Our everyday consumption of music, for example, usually as a form of background stimulus that we have on while completing other tasks, has changed in lockdown – while we may no longer be listening to the radio in the car or to streaming services on the bus or train, working from home has at least given us greater freedom to listen to what we like at all times of day.
It has also been a means of connecting us to the outside world. Indeed, with our recent inability to see colleagues, let alone friends and family, the sharing of music has built solidarity in surreality and solitude - one need only look back to the fashion of making apocalypse-themed playlists in March 2020 to appreciate that there has been a common need to soundtrack such strange times.
This has been beneficial for streaming services, with industry figures indicating an almost 20% increase over 2019 and more than 139 billion songs having been played. Premium services, like Tidal, have benefitted from a captive audience with access to a larger array of exclusive features, like live-streamed gigs and ‘backstage access’ interviews. Algorithm sophistication also has been influential here, as streaming services now bombard us with music suggestions we have never heard before.

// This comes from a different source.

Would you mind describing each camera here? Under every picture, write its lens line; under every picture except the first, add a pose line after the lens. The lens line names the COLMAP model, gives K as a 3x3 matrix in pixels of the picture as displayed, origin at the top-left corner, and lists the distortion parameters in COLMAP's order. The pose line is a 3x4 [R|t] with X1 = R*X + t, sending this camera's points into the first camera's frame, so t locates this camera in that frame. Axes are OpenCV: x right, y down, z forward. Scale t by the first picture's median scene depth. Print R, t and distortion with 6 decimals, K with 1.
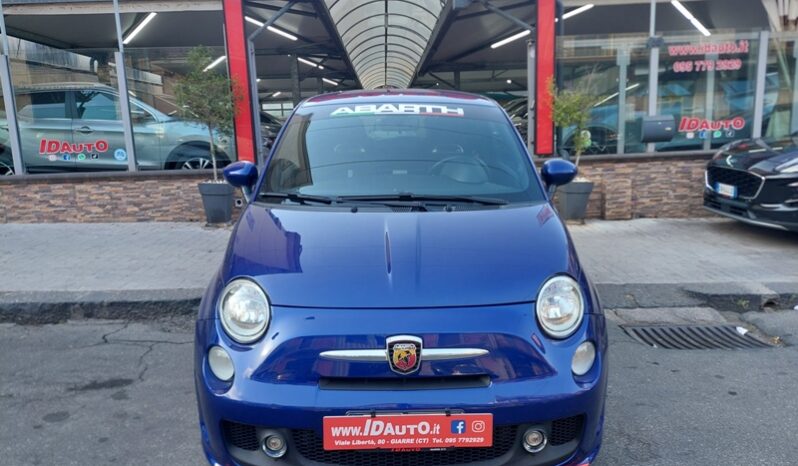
lens RADIAL K [[571.5, 0, 404.5], [0, 571.5, 231.1], [0, 0, 1]] dist [0.065985, -0.061771]
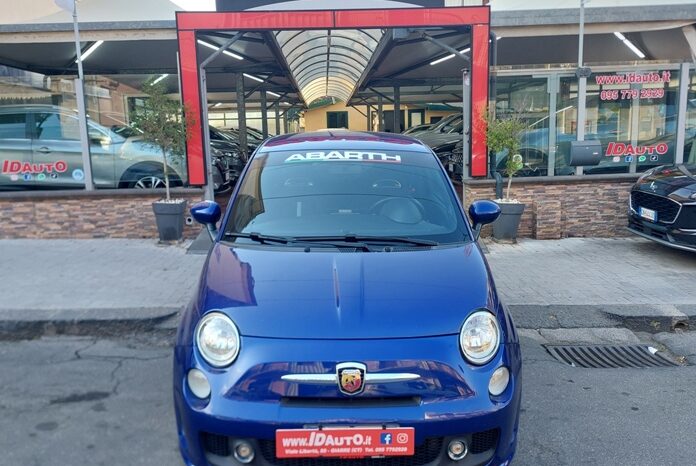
lens RADIAL K [[574.4, 0, 344.0], [0, 574.4, 223.2], [0, 0, 1]] dist [0.065906, -0.077616]
pose [[0.999982, 0.005931, 0.000209, -0.010362], [-0.005925, 0.999723, -0.022765, -0.052189], [-0.000344, 0.022763, 0.999741, -0.142216]]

Not to mention that we are using our time in lockdown to explore more out there ourselves, with the Royal Philharmonic Orchestra finding that 85% of people surveyed had diversified their music taste.
Pop music has surprisingly been less popular, with no album having achieved platinum status last year (although Dua Lipa’s Future Nostalgia is now close). Instead, the trend is towards older artists like Queen, Elton John and Fleetwood Mac, as well as other feel-good hits of yesteryear, although this is not to say that contemporary artists have not been active. Singers like Paul McCartney, Charli XCX and Taylor Swift, to name just a few, have all used the experience of lockdown as inspiration for their recent releases. Meanwhile, savvy rappers, long adept at using the internet to popularise releases, have recently turned to video games as a platform for their music, including Stormzy and Travis Scott.
This is just another example of how our means of listening has changed in lockdown; and if interactivity has been emphasised, so has physicality. Indeed, the vinyl ‘re-revolution’ went up a gear in 2020, with its best year of sales since 1990, while sales of cassettes have doubled, reaching numbers not seen since 2003.
The surge in vinyl and cassettes sales has also coincided with greater interest in high-end turntables and HiFi’s – of the previous survey conducted by the RPO, 38% of people asked had considered changing their loudspeakers over the past year.
Music, as the most evocative art form, has been and will remain incredibly important to us, and it is encouraging to see our appreciation of it has not wavered in lockdown, but has only proven stronger.